The movement of the braking piece in FIG. 10 is the same as that in FIG. 9. However, if the first spring (SP1) in FIG. 9 is located outside the slide bar body 510, in FIG. 10 the first spring (SP1-1) is located outside the slide bar body (510). The difference is that it is located inside the 510). This case describes the case of pressing the deadbolt (D) without operating the push bar (PB). The first slide shaft 520 inserted into the slide bar body 510 has a distal end diameter that is larger than the diameter of the inlet portion of the first slide shaft 520 of the slide bar body 510, so the first slide shaft 520 It does not fall out of the slide bar body 510, and thus the first slide axis 520 moves left and right inside the slide bar body 510. At this time, the distal end of the first slide shaft 520 functions as a stopper and the first spring SP1-1 functions to apply elastic force without deviating from the first slide shaft 520. When the deadbolt (D) is pressed inward, the second elastic spring (SP2) is compressed, and the first slide axis 520 is tensioned by the first spring (SP1-1) inside the slide bar body 510. move in the direction The reason why the first slide axis 520 is movable is because a space 514 is formed inside the slide bar body 510. Due to this space 514, the first spring (SP1-1) can freely flow inside the slide bar body 510. When the force applied to the deadbolt (D) is relieved, the first spring (SP1-1) returns to its original state and the first slide axis 520 moves toward the original position of the deadbolt (D).

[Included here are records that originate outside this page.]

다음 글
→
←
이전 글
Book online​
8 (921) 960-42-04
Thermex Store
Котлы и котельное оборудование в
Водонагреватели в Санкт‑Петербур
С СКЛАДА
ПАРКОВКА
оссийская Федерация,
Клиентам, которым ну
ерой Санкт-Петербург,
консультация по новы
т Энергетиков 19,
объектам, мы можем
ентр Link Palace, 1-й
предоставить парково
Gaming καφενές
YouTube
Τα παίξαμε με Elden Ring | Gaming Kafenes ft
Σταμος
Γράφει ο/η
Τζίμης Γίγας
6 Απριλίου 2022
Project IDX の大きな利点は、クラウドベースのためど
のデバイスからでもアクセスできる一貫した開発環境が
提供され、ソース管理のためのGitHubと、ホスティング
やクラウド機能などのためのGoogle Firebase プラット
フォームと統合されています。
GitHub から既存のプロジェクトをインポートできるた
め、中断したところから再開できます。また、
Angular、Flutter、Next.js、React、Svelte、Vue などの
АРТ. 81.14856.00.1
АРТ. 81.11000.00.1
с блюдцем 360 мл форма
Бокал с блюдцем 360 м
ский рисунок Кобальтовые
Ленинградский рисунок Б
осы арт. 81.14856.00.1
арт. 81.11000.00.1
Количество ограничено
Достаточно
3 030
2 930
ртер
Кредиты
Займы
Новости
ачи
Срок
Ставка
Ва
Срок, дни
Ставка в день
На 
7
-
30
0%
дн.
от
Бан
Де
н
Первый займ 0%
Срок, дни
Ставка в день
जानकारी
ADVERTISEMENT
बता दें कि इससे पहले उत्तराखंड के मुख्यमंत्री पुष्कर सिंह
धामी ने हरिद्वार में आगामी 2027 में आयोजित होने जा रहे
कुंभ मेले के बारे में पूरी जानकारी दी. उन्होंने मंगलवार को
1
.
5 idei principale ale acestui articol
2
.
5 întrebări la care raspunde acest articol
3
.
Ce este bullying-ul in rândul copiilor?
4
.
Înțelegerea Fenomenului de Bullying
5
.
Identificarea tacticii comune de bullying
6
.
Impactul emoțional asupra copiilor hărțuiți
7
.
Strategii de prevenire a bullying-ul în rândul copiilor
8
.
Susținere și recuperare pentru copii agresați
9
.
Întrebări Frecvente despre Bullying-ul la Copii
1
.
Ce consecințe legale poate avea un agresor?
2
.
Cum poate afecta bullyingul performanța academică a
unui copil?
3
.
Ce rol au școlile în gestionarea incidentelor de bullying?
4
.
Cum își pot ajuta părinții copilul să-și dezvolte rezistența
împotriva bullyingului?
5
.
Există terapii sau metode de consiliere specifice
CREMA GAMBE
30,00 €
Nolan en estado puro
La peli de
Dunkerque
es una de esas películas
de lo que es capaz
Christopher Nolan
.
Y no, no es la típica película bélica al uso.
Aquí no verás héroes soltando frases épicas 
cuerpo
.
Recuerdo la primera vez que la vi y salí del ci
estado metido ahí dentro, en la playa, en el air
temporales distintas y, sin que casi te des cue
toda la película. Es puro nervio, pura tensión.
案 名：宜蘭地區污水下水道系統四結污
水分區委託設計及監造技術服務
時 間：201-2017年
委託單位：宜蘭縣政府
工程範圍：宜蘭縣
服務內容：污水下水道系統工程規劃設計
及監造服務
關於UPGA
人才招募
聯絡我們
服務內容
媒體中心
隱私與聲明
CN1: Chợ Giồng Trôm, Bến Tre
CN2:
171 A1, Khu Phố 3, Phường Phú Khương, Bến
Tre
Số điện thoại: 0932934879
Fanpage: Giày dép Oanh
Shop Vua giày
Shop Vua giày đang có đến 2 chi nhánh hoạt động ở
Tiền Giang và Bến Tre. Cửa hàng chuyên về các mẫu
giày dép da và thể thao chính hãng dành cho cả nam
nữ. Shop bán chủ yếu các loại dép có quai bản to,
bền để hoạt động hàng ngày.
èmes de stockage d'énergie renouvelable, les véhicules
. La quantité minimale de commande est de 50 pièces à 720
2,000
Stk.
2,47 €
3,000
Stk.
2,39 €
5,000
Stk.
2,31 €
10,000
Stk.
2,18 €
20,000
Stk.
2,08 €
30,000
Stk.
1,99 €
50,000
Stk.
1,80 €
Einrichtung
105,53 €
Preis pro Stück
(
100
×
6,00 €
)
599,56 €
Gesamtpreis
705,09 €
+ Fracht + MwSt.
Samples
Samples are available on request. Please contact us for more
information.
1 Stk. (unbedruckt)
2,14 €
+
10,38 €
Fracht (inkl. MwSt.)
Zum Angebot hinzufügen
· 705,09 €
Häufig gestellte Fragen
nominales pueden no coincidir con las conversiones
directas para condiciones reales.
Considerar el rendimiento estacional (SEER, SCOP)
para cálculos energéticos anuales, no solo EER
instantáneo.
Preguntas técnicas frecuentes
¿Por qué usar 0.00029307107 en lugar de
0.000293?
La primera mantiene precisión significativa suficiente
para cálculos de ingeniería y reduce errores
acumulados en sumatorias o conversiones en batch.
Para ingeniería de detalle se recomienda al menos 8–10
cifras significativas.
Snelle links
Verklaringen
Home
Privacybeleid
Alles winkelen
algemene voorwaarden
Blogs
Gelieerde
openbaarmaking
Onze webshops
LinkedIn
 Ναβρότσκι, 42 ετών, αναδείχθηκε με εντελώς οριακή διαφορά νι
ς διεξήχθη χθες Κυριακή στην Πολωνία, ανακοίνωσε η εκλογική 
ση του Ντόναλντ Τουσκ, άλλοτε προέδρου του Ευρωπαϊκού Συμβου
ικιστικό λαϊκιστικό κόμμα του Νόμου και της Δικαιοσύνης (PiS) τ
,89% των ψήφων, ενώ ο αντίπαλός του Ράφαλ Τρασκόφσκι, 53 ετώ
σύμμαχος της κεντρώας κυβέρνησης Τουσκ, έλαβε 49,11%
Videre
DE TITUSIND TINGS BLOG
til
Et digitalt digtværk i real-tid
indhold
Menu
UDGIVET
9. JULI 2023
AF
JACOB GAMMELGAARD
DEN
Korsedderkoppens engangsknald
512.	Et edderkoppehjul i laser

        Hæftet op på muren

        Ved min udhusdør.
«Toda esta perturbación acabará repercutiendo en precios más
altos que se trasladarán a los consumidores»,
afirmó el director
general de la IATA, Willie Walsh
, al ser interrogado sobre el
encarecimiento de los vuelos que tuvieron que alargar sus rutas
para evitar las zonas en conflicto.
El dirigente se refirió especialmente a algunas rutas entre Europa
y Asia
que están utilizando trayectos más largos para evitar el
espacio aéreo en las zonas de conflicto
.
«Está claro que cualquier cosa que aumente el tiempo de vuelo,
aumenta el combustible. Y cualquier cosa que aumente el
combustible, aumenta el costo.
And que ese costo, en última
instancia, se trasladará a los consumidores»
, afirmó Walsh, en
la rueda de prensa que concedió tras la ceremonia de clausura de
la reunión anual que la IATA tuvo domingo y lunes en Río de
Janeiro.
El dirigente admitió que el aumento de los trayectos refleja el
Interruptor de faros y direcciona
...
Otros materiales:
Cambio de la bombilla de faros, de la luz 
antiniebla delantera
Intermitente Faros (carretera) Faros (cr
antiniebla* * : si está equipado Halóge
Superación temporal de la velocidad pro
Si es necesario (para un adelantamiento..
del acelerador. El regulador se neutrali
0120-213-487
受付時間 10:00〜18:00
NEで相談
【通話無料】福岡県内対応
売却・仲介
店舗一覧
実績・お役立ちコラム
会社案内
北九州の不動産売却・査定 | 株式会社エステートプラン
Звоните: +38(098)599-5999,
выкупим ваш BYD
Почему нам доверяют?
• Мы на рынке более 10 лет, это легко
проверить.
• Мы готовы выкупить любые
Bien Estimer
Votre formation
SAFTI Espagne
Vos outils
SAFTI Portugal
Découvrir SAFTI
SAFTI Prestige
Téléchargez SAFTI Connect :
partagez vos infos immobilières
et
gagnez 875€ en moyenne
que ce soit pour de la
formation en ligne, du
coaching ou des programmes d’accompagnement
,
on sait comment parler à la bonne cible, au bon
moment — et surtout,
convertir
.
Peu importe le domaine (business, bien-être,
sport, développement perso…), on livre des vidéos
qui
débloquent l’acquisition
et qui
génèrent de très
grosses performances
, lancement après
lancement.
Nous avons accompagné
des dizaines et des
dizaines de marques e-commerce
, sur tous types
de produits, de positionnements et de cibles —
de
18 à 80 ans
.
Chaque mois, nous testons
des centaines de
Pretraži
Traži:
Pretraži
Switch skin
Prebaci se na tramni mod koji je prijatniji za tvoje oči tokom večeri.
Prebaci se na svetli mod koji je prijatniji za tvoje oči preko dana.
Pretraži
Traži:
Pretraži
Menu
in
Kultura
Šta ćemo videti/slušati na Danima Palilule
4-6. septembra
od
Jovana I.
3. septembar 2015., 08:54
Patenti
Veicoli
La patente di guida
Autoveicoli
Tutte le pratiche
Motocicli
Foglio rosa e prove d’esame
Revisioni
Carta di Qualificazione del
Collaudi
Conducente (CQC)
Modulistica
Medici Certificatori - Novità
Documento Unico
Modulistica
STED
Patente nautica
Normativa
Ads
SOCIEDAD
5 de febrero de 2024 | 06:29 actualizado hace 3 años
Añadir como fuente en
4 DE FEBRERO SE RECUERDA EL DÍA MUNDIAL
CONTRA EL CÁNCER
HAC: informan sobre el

This means that the inside of the slide bar body 510 is formed in a hollow shape so that when the deadbolt (D) is pressed to change the direction of the deadbolt (D) back and forth on the door, the first slide axis (520) is inside the slide bar body. By allowing it to flow freely, the deadbolt (D) can retract and advance without pressure from the push bar, thereby making it easy to change the direction of the deadbolt (D) forward and backward on the door. As shown, the deadbolt (D) has one side curved and one side is flat. When the door is closed, the curved side of the deadbolt (D) is pressed and allows it to move forward and back. This curved surface may face the front or the back of the door as needed, and it must be freely switchable. For this, the deadbolt (D) must be configured to freely move forward and backward within the door lock. In order to make this possible, the present invention implements the inside of the slide bar body 510 to be hollow, and the first slide axis 520 can freely move back and forth through this.

It should be noted that the above-described embodiments are for illustrative purposes only and are not intended for limitation. Additionally, an expert in the technical field of the present invention will understand that various embodiments are possible within the scope of the technical idea of the present invention.

Claims

In the door lock for the exit device,

The exit device includes a slider installed on the door panel, pushed by a user's pressure, and provided to slide and move along the device frame by the pushing unit; and a slide bar on one side of which is coupled to the slider. And a door lock in which a deadbolt is coupled to the other side of the slide bar to lock and unlock the door,

A braking piece installed on one side of the door lock to restrict or allow movement of the deadbolt;

A door lock for an exit device, characterized in that it includes.
According to paragraph 1,

The braking piece is,

It is rotatably fixed around a rotating part formed adjacent to the slide bar,

In the area adjacent to the rotating portion, the slide bar contacts a protrusion formed at the end of the slide bar body in the deadbolt direction, and rotates up and down around the rotating portion as the slide bar advances and retreats, and the slide bar does not advance or retreat. A door lock for an exit device, characterized in that its end or part supports the deadbolt and limits the movement of the deadbolt.
According to claim 1 or 2,

An exit device, characterized in that the thickness of the braking piece increases in the direction of the rotating portion.